January 22, 2020 - The Government Accountability Office unveiled a report on Tuesday that identifies challenges and opportunities with the use of machine learning throughout the drug development lifecycle. 

Machine learning is already being used in drug development but challenges remain that hinder its adoption and impact. The 86-page document sets forth six policy options, along with their respective opportunities and considerations, to tackle each of the challenges that it identifies.

Breaking down barriers to the use of machine learning in drug development is intended to reduce the time and cost, which supports greater access. “These improvements could save lives and reduce suffering by getting drugs to patients in need more quickly, and could allow researchers to invest more resources in areas such as rare or orphan diseases,” GAO argues.

Only one out of 10,000 initially tested chemical compounds hits the market, research shows. An estimate of drug development cost puts 2013 at as much as about $2.558 billion per new drug.

The US Food and Drug Administration, meanwhile, has been under mandate to bring down the overall drug development cost. A study published in JAMA earlier this month, however, takes issue with the complexity that resulted from the evolution of FDA’s approval programs. Industry groups support the reorganization of FDA’s Office of New Drugs to facilitate drug development. 
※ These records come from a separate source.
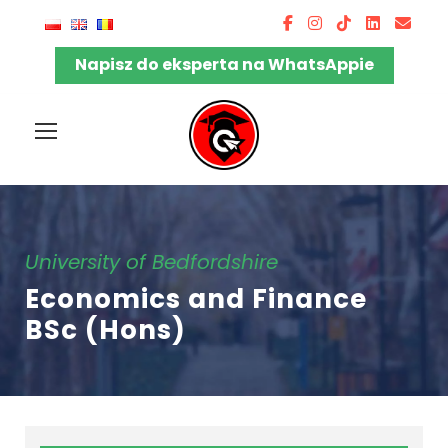
Napisz do eksperta na WhatsAppie
University of Bedfordshire
Economics and Finance
BSc (Hons)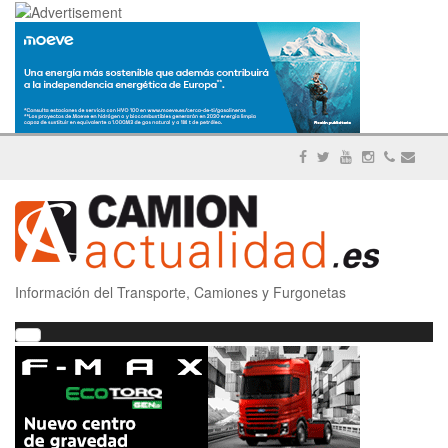
Información del Transporte, Camiones y Furgonetas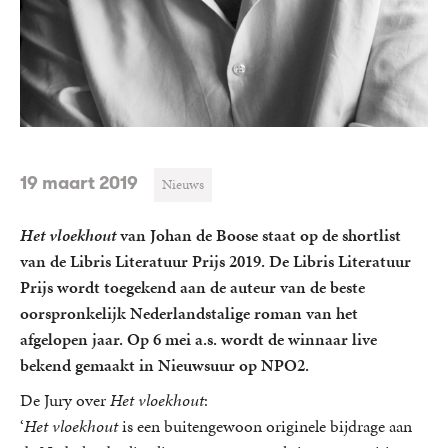
19 maart 2019
Nieuws
Het vloekhout
van Johan de Boose staat op de shortlist
van de Libris Literatuur Prijs 2019. De Libris Literatuur
Prijs wordt toegekend aan de auteur van de beste
oorspronkelijk Nederlandstalige roman van het
afgelopen jaar. Op 6 mei a.s. wordt de winnaar live
bekend gemaakt in Nieuwsuur op NPO2.
De Jury over
Het vloekhout
:
‘
Het vloekhout
is een buitengewoon originele bijdrage aan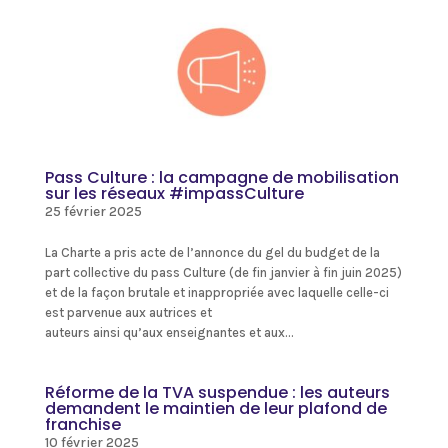
Pass Culture : la campagne de mobilisation
sur les réseaux #impassCulture
25 février 2025
La Charte a pris acte de l’annonce du gel du budget de la
part collective du pass Culture (de fin janvier à fin juin 2025)
et de la façon brutale et inappropriée avec laquelle celle-ci
est parvenue aux autrices et
auteurs ainsi qu’aux enseignantes et aux...
Réforme de la TVA suspendue : les auteurs
demandent le maintien de leur plafond de
franchise
10 février 2025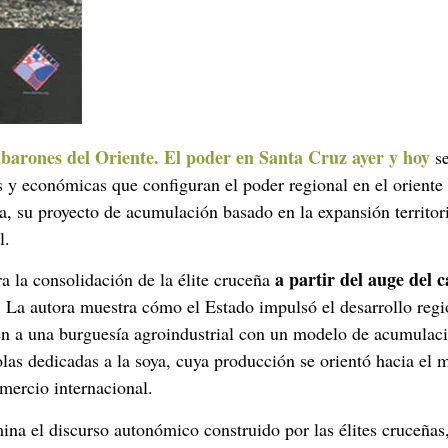
barones del Oriente. El poder en Santa Cruz ayer y hoy
se
s y económicas que configuran el poder regional en el oriente
ña, su proyecto de acumulación basado en la expansión territo
l.
a partir del auge del 
a la consolidación de la élite cruceña
2. La autora muestra cómo el Estado impulsó el desarrollo regio
en a una burguesía agroindustrial con un modelo de acumulació
las dedicadas a la soya, cuya producción se orientó hacia el
omercio internacional.
mina el discurso autonómico construido por las élites cruceña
Upon request, GAO conducted an assessment on the use of artificial intelligence-powered technologies in drug development “with an emphasis on foresight and policy implications.” The watchdog assessed use in drug discovery, preclinical research and clinical trials. It conducted interviews with government and industry organizations, among others, for the assessment, too. 

GAO further explains that the AI technologies allow drugmakers to “screen more chemical compounds and zero in on promising drug candidates in less time than the current process.”
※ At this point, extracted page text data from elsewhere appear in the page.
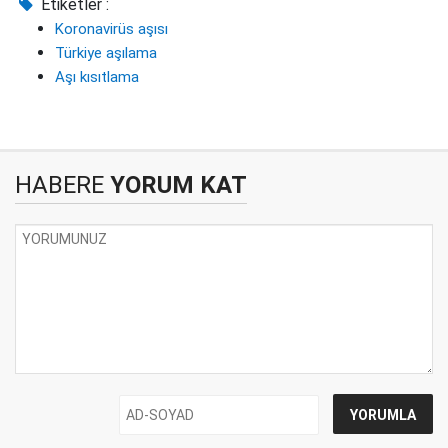
Etiketler :
Koronavirüs aşısı
Türkiye aşılama
Aşı kısıtlama
HABERE
YORUM KAT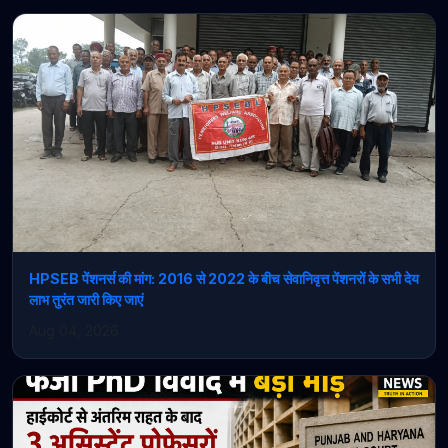
HPSEB पेंशनर्स की मांग: 2016 से 2022 के बीच सेवानिवृत्त पेंशनरों के सभी देय
लाभ तुरंत जारी किए जाएं
Aug 04, 2026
Challenges include a lack of quality data, research gaps in biology, chemistry and machine learning, human capital and uncertainty around the regulation of machine learning that could limit investment in the field. GAO flags “a low supply of skilled and interdisciplinary workers.” 
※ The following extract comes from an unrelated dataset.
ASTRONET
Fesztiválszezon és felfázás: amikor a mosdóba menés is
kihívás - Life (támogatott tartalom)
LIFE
Yet another challenge relates to the barriers around data access and data sharing due to costs associated with machine learning adoption, legal issues and a lack of data sharing incentives. 

More sharing of high-quality data could “help companies identify unsuccessful drug candidates earlier in the development process, conserving resources,” the report states. “For example, cost reductions could occur within each step of drug development or as a new compound moves from one step to another.” GAO did not attempt an economic analysis to quantify cost savings. 

To address the array of challenges, the report pinpoints research, data access, standardization, human capital, regulatory certainty and status quo as its six buckets of policy options. It places emphasis on policy options that do not intervene with current efforts to preserve the status quo. 

GAO recommends promoting data sharing via incentives or mechanisms. Yet it cautions that he uptake of machine learning in drug development could also lead to more cybersecurity risks.

In a June 2019 blog post, BIO similarly stressed the need to address challenges for greater use of AI-based precision medicine. “The most significant challenge is the lack of robust datasets, which can be addressed by broader, more diverse cohorts; more robust collection of genomic data; and a data ecosystem that is both interoperable and shared,” said BIO health policy manager, Jeremy Isenberg. “We need to rethink how to collect and share patient data across the healthcare system—especially regarding clinical trials—and better utilize AI to analyze that data at every touchpoint.” Isenberg also cited human capital as another remaining challenge.